A l’approche du bicentenaire de la mort de l’Empereur et d’une exposition à La Villette, à Paris, le débat monte sur l’opportunité d’une commémoration. En cause, notamment, le fait que Bonaparte ait rétabli l’esclavage, la police des Noirs et l’interdiction des mariages mixtes.

« Je suis pour les Blancs, parce que je suis blanc, je n’ai pas d’autre raison, et celle-là est la bonne. Comment a-t-on pu accorder la liberté à des Africains, à des hommes qui n’avaient aucune civilisation, qui ne savaient pas seulement […] ce qu’était la France ? » Voilà ce que Bonaparte déclarait au Conseil d’Etat, peu après le coup d’Etat du 18 Brumaire, en 1799. L’homme qui a rétabli l’esclavage en 1802 était convaincu que la grandeur de la France ne pouvait se concevoir sans ses colonies et donc, ses esclaves.
Pour lui, en abolissant l’esclavage en 1794, les révolutionnaires avaient fait une grosse bêtise. « Croyez-vous que si la majorité de la Convention avait su ce qu’elle faisait, et connu les colonies, elle eût donné la liberté aux Noirs ? Non sans doute. » Plus tard, exilé à Sainte-Hélène, l’Empereur déchu incriminera les « criailleries » du milieu des planteurs pour expliquer sa décision de rétablir l’esclavage. Il était proche du milieu des Blancs créoles par son mariage avec Joséphine de Beauharnais, fille de riches planteurs, mais « aucune archive ne donne le début d’un indice sur l’influence de son épouse », relève l’historien Philippe Girard.
Peut-on encore commémorer Napoléon ?
C’est en effet Napoléon qui décide d’envoyer une expédition militaire à Saint-Domingue pour mater la révolte des esclaves. Il en confie les rênes à un très proche : le général Leclerc, l’époux de sa sœur chérie Pauline. Sa lettre de mission est claire :
« « Dès l’instant que les Noirs seront désarmés et les principaux généraux envoyés en France, vous aurez plus fait pour le commerce et pour la civilisation de l’Europe que l’on n’a fait dans les campagnes les plus brillantes […] Défaites-nous de ces Africains dorés et il ne nous restera plus rien à désirer. » »
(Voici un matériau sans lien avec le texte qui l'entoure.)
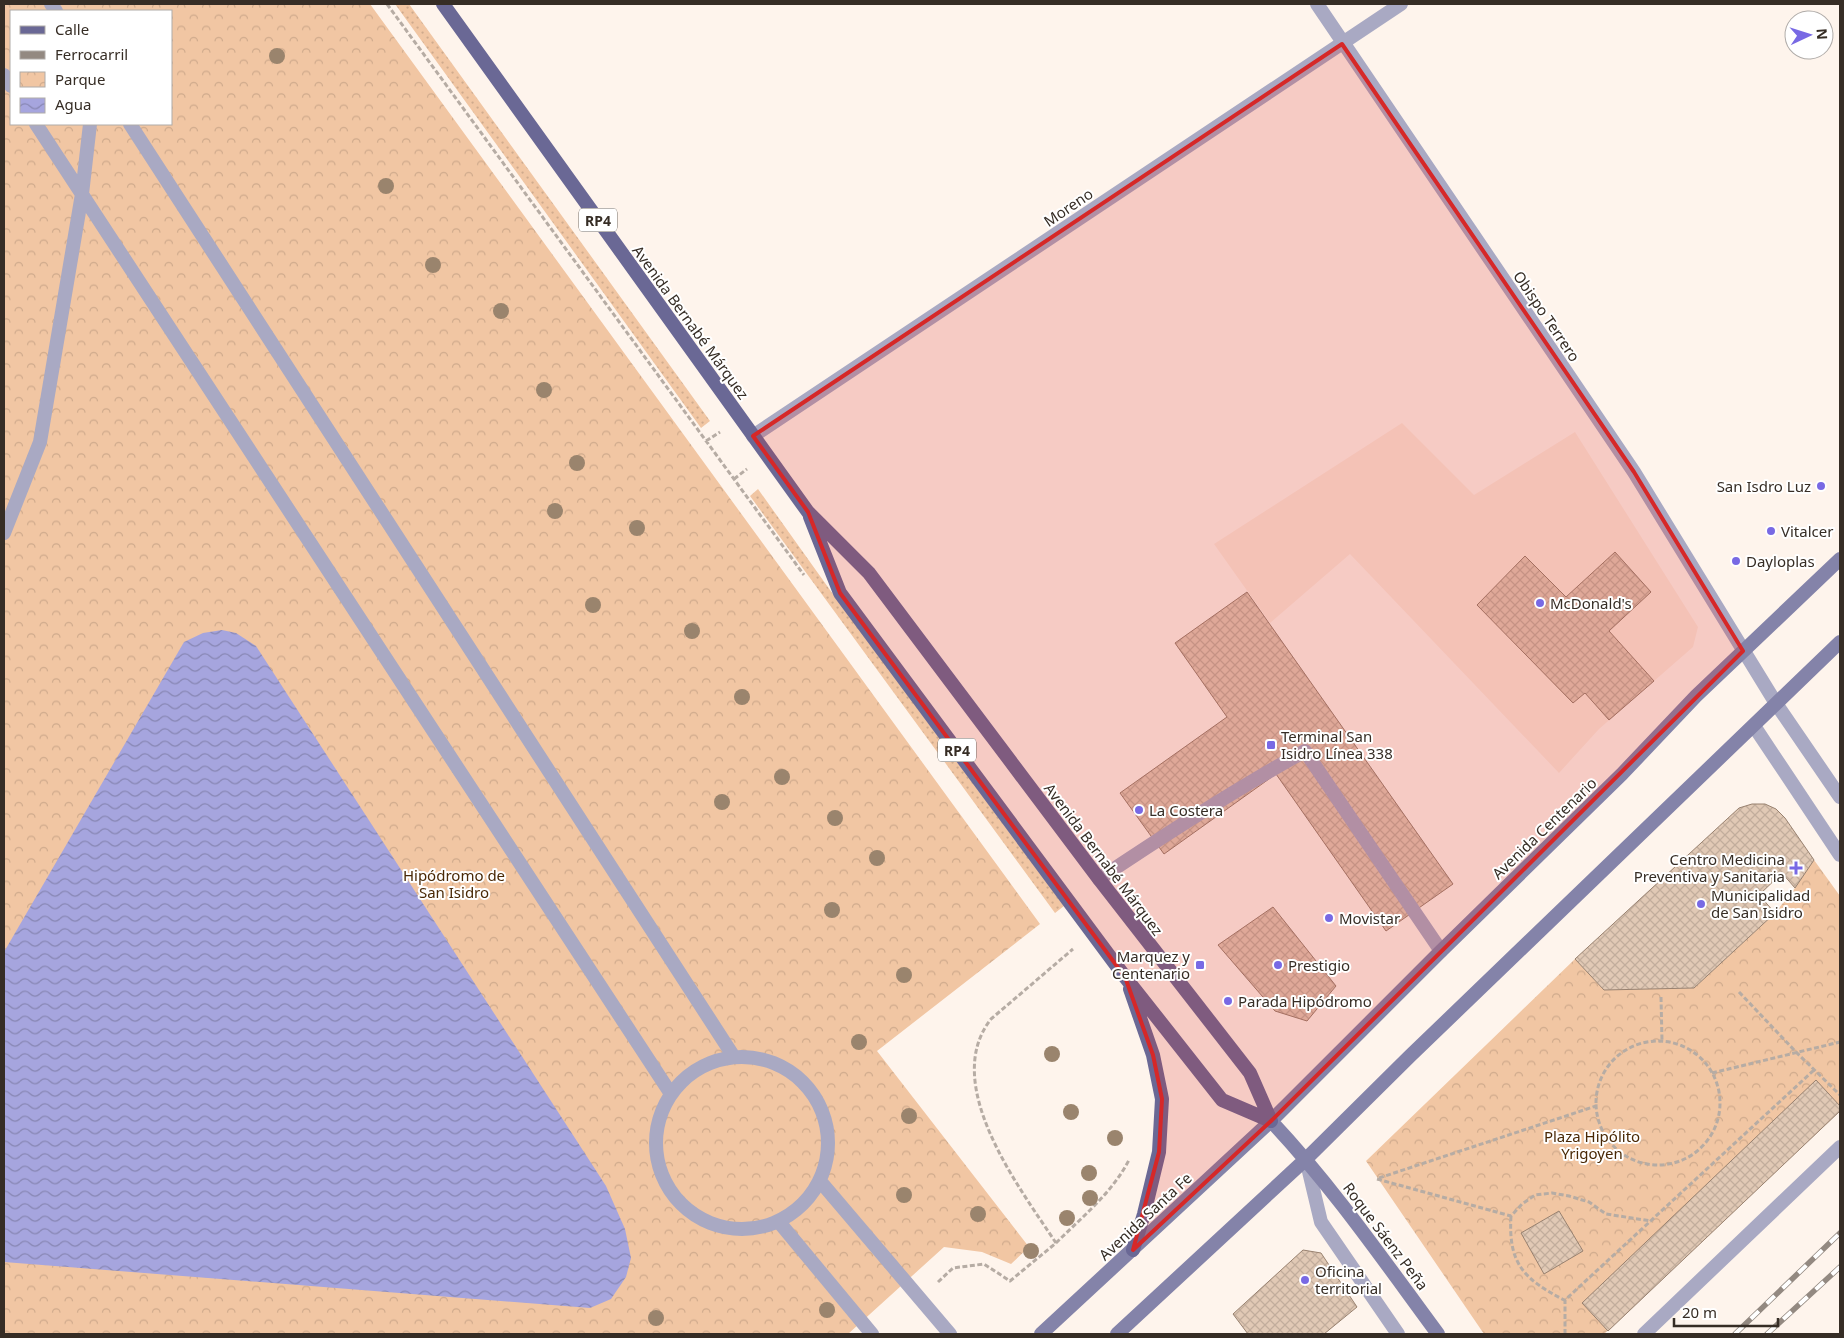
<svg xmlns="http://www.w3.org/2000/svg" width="1844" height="1338" font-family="'Noto Sans',sans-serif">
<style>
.built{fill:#fce9da}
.grass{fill:url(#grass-dots)}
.park{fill:url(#park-crowns);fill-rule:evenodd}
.water{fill:url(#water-waves)}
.building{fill:url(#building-cross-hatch);stroke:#98816f}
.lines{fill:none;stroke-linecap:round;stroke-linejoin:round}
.path{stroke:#b6aca4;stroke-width:3;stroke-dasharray:5 2.5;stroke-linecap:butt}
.service{stroke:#a9a9c3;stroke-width:14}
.minor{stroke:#a9a9c3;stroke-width:14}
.secondary{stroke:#8483a9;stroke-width:14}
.primary{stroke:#6a6895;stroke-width:14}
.rail-casing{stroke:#938981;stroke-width:5.5}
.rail{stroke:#fff;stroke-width:4;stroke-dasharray:11;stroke-linecap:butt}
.tree{fill:#9a846d}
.marked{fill:#d62828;fill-opacity:0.2;stroke:#d62828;stroke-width:4;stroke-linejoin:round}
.poi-dot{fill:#7869e4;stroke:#fff;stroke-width:2}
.labels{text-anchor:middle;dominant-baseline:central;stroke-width:4;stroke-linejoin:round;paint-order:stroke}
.shield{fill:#fff;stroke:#726c66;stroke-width:1}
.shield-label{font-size:14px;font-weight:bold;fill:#362d25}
.street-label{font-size:15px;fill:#362d25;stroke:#fff}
.poi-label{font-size:15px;fill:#362d25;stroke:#fff;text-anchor:start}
.park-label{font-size:15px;fill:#492805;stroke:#fff}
</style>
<defs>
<pattern id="grass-dots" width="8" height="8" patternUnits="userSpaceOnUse" patternTransform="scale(1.25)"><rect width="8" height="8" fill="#f1c6a3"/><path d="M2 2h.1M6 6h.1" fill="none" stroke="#cfaa8c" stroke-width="1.8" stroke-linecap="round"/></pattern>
<pattern id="park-crowns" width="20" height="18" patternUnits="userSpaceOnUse" patternTransform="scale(1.25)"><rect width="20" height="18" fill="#f1c6a3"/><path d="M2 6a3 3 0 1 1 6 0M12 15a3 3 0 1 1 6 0" fill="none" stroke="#cfaa8c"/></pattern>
<pattern id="water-waves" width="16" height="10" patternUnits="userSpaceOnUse" patternTransform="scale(1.25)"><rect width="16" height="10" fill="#a6a5de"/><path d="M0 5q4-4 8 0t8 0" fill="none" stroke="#8887b4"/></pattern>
<pattern id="building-cross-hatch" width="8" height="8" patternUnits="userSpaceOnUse" patternTransform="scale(1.25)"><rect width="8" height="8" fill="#e1c9b5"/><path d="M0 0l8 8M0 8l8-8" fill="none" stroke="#c2ad9c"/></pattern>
</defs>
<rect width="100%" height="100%" fill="#fef4ec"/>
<path class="built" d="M1402,423L1474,495L1575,432L1698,627L1693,647L1599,729L1559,773L1350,554L1270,623L1214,544Z"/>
<path class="grass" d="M395,4H409L710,421L701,428Z
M758,489L835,597L1064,906L1055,913L750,496Z"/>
<path class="park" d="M4,4H370L1040,924L877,1051L1029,1247L1011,1264L982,1252L944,1247L848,1334H4ZM11,11H171V124H11Z
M1814,860L1840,896V1111L1604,1334H1484L1366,1161L1575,959L1604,990L1694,988L1775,913L1795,888Z"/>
<path class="water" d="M222,630L236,633L256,646L606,1186L625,1229L631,1258L626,1277L611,1299L590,1308L4,1262V952L184,642L203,633Z"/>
<path class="building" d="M1615,552L1651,592L1609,631L1654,681L1609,720L1585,693L1573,703L1477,605L1525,556L1566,597Z
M1247,592L1453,884L1386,931L1276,774L1164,854L1120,793L1227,717L1175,643Z
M1752,804H1765L1776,809L1785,818L1814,860L1795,888L1782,873L1759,895L1775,913L1694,988L1604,990L1575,959L1739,808Z
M1273,907L1336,986L1307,1021L1275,1011L1218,945Z
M1816,1080L1840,1106V1111L1608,1331L1582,1303Z
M1559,1211L1583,1251L1544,1274L1521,1233Z
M1303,1250L1321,1253L1357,1307L1324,1334H1248L1233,1314Z"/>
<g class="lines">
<path class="path" d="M387,4L804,575
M706,441L720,432
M734,479L747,469
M1739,992L1796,1052L1840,1095
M1661,997L1662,1041
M1596 1103a62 62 0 1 1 124 0a62 62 0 1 1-124 0Z
M1712,1073L1840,1042
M1379,1178L1596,1106
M1377,1179L1511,1216L1522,1204L1535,1195L1552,1193L1569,1196L1589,1202L1606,1214L1651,1221
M1511,1216C1508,1264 1524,1279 1564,1300
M1056,1243C1082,1217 1112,1193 1129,1160
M938,1282L953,1268L984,1264L1010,1281L1056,1243C1019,1187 940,1084 991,1019L1073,949
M1565,1334V1300L1814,1070"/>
<path class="service" d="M51,4L56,11
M4,75L11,86
M36,124L671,1094
M130,124L734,1057
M4,533L40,442L82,194L90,124
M1754,726L1840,855
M1099,879C1166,834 1234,790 1305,751L1441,951
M656 1143a86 86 0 1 1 172 0a86 86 0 1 1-172 0Z
M820,1181L950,1334
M779,1222L872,1334
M1644,1334L1840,1147"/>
<path class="minor" d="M1317,4L1634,472L1777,705L1840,797
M753,436L1401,4
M1306,1159L1321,1222L1398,1334"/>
<path class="secondary" d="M1271,1121C1333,1187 1384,1261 1438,1334
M1041,1334L1271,1121L1441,951L1622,774L1696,696L1840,559
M1117,1334L1306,1159L1410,1056L1840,642"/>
<path class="primary" d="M443,4L808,512L869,573L1099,879L1250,1073L1271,1121
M810,517L840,593L1125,977L1222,1100L1271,1121
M1130,989L1153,1055L1162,1099L1159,1152L1144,1214L1133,1250"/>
<defs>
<path id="rail" d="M1735,1334L1840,1233
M1767,1334L1840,1267"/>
</defs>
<use href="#rail" class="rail-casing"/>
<use href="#rail" class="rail"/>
</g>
<g class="tree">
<circle cx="277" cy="56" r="8"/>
<circle cx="386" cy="186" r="8"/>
<circle cx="433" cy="265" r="8"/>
<circle cx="501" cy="311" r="8"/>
<circle cx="544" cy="390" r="8"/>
<circle cx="577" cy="463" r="8"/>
<circle cx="555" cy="511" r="8"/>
<circle cx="637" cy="528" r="8"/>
<circle cx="593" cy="605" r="8"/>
<circle cx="692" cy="631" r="8"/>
<circle cx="742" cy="697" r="8"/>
<circle cx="782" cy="777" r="8"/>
<circle cx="722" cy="802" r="8"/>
<circle cx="835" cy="818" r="8"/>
<circle cx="877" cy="858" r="8"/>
<circle cx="832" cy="910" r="8"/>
<circle cx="904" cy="975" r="8"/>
<circle cx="859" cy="1042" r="8"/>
<circle cx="1052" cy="1054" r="8"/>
<circle cx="1071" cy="1112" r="8"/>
<circle cx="909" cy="1116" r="8"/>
<circle cx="1115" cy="1138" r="8"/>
<circle cx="1089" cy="1173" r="8"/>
<circle cx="904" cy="1195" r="8"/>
<circle cx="1090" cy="1198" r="8"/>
<circle cx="978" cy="1214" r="8"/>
<circle cx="1067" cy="1218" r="8"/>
<circle cx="1031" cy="1251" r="8"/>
<circle cx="827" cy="1310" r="8"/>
<circle cx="656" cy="1318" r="8"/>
</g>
<path class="marked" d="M1342,44L1634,472L1743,651L1271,1121L1133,1250L1159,1152L1162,1099L1153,1055L1125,977L840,593L808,512L753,436Z"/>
<g class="poi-dot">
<circle cx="1821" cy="486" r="5"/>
<circle cx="1771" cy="531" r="5"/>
<circle cx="1736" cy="561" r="5"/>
<circle cx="1540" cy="603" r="5"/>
<rect x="1266" y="740" width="10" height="10" rx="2.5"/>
<circle cx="1139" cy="810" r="5"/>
<path d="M1793.5 860.5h5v5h5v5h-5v5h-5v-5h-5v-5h5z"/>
<circle cx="1701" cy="904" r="5"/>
<circle cx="1329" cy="918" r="5"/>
<rect x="1195" y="960" width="10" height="10" rx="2.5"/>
<circle cx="1278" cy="965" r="5"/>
<circle cx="1228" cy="1001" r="5"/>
<circle cx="1305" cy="1280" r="5"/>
</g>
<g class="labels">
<g class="shield">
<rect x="579" y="208.5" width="38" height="23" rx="4"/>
<rect x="938" y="738.5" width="38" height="23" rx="4"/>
</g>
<g class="shield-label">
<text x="598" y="220">RP4</text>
<text x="957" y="750">RP4</text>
</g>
<g class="street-label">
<text transform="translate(1068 207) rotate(-34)">Moreno</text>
<text transform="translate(1547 316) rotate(56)">Obispo Terrero</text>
<text transform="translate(691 322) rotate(54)">Avenida Bernabé Márquez</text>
<text transform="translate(1544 828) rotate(-44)">Avenida Centenario</text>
<text transform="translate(1104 859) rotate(53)">Avenida Bernabé Márquez</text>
<text transform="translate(1145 1216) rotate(-43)">Avenida Santa Fe</text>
<text transform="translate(1386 1236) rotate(53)">Roque Sáenz Peña</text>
</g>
<g class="poi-label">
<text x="1811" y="486" text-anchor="end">San Isdro Luz</text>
<text x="1781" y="531">Vitalcer</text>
<text x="1746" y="561">Dayloplas</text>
<text x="1550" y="603">McDonald's</text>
<text x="1281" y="736">Terminal San<tspan x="1281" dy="17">Isidro Línea 338</tspan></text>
<text x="1149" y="810">La Costera</text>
<text x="1785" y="859" text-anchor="end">Centro Medicina<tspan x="1785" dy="17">Preventiva y Sanitaria</tspan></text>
<text x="1711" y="895">Municipalidad<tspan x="1711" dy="17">de San Isidro</tspan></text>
<text x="1339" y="918">Movistar</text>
<text x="1190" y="956" text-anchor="end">Marquez y<tspan x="1190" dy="17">Centenario</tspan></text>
<text x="1288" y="965">Prestigio</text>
<text x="1238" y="1001">Parada Hipódromo</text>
<text x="1315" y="1271">Oficina<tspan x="1315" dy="17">territorial</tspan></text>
</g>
<g class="park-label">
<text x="454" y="875">Hipódromo de<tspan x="454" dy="17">San Isidro</tspan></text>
<text x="1592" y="1136">Plaza Hipólito<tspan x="1592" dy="17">Yrigoyen</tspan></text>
</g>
</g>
<rect width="1844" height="1338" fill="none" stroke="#362d25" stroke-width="10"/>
<rect x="10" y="10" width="162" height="115" fill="#ffffff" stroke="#afaba8"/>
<rect x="20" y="26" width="25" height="8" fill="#6a6895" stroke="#afaba8"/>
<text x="55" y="35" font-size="15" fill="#362d25">Calle</text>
<rect x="20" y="51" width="25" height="8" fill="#938981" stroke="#afaba8"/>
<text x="55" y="60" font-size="15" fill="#362d25">Ferrocarril</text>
<rect x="20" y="72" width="25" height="15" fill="url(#park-crowns)" stroke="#afaba8"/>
<text x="55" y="85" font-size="15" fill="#362d25">Parque</text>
<rect x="20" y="98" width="25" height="15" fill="url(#water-waves)" stroke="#afaba8"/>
<text x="55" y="110" font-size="15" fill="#362d25">Agua</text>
<g transform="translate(1809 35) rotate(86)"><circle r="24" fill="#ffffff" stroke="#afaba8"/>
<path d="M0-4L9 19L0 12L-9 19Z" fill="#7869e4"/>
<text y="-8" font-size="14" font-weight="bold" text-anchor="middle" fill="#362d25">N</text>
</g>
<path d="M1674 1318v8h104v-8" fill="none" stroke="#362d25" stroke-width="2.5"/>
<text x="1682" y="1318" font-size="15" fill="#362d25" stroke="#ffffff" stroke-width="4" paint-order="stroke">20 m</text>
</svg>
Napoléon met tous les Noirs dans le même panier : ceux qui combattent sous les ordres de Toussaint Louverture, mais aussi les officiers de couleur qui servent le drapeau français et participent à l’expédition, comme Jean-Baptiste Belley, premier député noir de la Convention. « La division destinée pour Saint-Domingue ne doit être commandée que par des officiers blancs, stipule un ordre officiel. Il y a dans celle-ci beaucoup d’officiers noirs ou mulâtres. Tout est perdu s’ils partent. On veut s’en débarrasser mais ce ne doit pas être en les envoyant à Saint-Domingue. »
Très vite, les militaires de couleur, qu’ils soient prisonniers ou officiers, sont envoyés à Brest, sans distinction, direction l’exil ou le bagne. Jean-Baptiste Belley mourra ainsi déporté à Belle-Ile-en-Mer, oublié de tous, alors qu’il affirme jusqu’au bout sa fidélité au drapeau. « Il n’est pas le seul. Tous les députés noirs de la Convention, qui étaient des militaires, ont eu un destin tragique, déportés, emprisonnés ou exécutés, explique l’historien Bernard Gainot. Sous Napoléon, les officiers de couleur ont été mis de côté, parfois parqués dans des dépôts coloniaux. Systématiquement discriminés. Le chevalier de Saint-Georges [militaire et musicien noir, NDLR] ne sera jamais réemployé. Idem pour le général Dumas, qui proposera ses services en vain jusqu’à la fin de sa vie. »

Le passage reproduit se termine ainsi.